Four Takeaways from Groceryshop 2021

October 05, 2021, 06:10

Attending this year’s Groceryshop conference in Las Vegas was surprisingly normal, despite being my first in-person event for over a year, not to mention my first time in Vegas. Per Nevada’s Covid rules, all attendees were required to wear masks indoors when not eating or drinking – but beyond that, it felt very much like business as usual. 

While the atmosphere may not have been affected by Covid, it was clear from the presentations, as well as the overall tone (no pun intended) of the conference, that the grocery industry as a whole has been fundamentally transformed by the pandemic. 

Here are some of the biggest trends the grocery industry is facing, according to this year’s panelists and presenters: 

1. Customer behaviors have changed drastically – and for good

Our demands as shoppers have really changed. Google’s Carrie Tharp revealed that the company’s research shows it takes 66 days to form a new habit, which explains why formerly niche services like same-day delivery and click-and-collect have come to be expected by shoppers. Even people who never used to order groceries online, like myself, have become die-hard devotees of Instacart, Amazon Fresh, or GoPuff. 

There’s also been an explosion in the number of services promising to deliver groceries in ever shorter periods of time, from next day to same day, and now thirty minutes to fifteen minutes! 

2. Retailers are taking the lead on digital transformation…

People may have wholeheartedly embraced grocery delivery, but it wouldn’t have been possible if retailers hadn’t accelerated their digital transformations early on in the pandemic. Essentially, the pandemic forced retailers to accelerate 3-5 year of digital capabilities in less than a year, with the effect being that they’re now especially well-equipped to offer shoppers the kinds of personalization and convenience they’ve come to expect from other brand experiences. 

With more people ordering groceries online this past year, retailers suddenly have a lot more insight into how people shop – and they’ve gotten a lot smarter about how they use this data. For example, Albertsons built its loyalty program into its mobile shopping app, enabling the company to offer personalized coupons based on shopping behavior. Other retailers are using this data to anticipate demand and improve logistical operations, as well as lower the cost of customer acquisition and increase lifetime value.

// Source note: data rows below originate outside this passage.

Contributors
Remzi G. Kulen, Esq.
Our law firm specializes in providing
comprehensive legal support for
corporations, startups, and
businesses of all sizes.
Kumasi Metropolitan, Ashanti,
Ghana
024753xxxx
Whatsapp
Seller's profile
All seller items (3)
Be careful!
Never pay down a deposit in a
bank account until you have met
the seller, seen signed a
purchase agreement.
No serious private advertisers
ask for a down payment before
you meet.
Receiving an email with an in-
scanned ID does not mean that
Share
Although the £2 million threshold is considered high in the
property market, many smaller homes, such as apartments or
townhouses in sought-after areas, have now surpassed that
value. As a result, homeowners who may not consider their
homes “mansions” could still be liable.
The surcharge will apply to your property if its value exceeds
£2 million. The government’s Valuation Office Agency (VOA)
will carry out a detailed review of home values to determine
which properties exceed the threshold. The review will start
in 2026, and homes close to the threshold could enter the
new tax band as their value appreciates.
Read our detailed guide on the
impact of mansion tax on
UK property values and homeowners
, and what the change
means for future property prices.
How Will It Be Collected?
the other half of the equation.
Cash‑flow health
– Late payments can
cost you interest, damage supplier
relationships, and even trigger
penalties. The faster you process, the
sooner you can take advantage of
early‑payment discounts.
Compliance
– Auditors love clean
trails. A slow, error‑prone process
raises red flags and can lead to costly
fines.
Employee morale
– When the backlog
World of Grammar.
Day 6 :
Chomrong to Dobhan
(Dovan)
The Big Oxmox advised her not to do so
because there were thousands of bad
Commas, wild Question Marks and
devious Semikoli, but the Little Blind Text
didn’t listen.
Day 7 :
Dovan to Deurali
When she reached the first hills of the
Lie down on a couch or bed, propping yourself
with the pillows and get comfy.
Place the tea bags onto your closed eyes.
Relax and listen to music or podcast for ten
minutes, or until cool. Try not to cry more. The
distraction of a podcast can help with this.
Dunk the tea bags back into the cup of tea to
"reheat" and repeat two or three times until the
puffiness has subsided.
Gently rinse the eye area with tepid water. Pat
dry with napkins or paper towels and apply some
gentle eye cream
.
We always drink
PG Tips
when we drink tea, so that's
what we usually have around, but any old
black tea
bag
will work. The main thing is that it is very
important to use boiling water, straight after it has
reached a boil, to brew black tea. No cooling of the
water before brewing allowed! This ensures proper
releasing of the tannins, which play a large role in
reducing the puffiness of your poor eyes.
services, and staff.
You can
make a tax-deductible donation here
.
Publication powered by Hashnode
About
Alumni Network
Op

3. … while CPG brands struggle to keep up

As retailers accelerate their digital transformation and in doing so become media networks themselves, CPG brands are having to play catch-up. Unfortunately for them, the pandemic widened the gap between what CPG brands know about their customers and what retailers know – which in turn has allowed retailers to own the consumer. 

CPG companies are becoming increasingly disconnected from their customers, which makes it more difficult for them to gather data on shopper behavior. This issue can be circumvented by cultivating partnerships with companies that have access to large-scale shopper data, like Cognitiv. Without access to this information, brands will be forced to rely even more heavily on retail partners to provide those insights, putting them at a further disadvantage. 

CPG brands also have to start specializing in retail media network practices in order to drive sales at key retailers like Walmart, Kroger, Amazon, and so on. As retailers become their own media networks, brands will have to find ways to cultivate mutually beneficial relationships (ie. spending a significant amount of money with each network) to get prioritization in retail stores. 

4. Early adopters of AI and automation have a significant head start

Gary Hawkins, the founder and CEO of the Center for Advancing Retail and Technology (CART) noted during the conference that when it comes to AI and personalization, there are three categories: dabblers, devotees and disciples. The dabblers may have dipped a toe in the waters of automation but are largely cautious about implementing AI, whereas the devotees have a more in-depth process – albeit one that’s still largely manual. The third group, the disciples, are the ones using AI for each step in the journey – for example, by using customer data and AI to create custom cohorts from first-party data, and then understanding where they can offer value from personalized coupons, advertising, and even in-store experiences. 

As Groceryshop’s own VP of content, Joe Laszlo, points out, “It’s not about the robots replacing the humans – it’s about the robots helping the humans do their jobs better.”

It’s clear that the disciples have a significant competitive advantage over the rest. They’re better prepared to meet the needs of their consumers, and more efficient at acquiring new ones. Their operations run more smoothly and efficiently because they rely on AI to optimize their processes, and reduce waste wherever necessary. So if you’re not using AI or automation at this point, whether in your marketing or day-to-day operations, you’re only going to fall further behind while your competitors get smarter.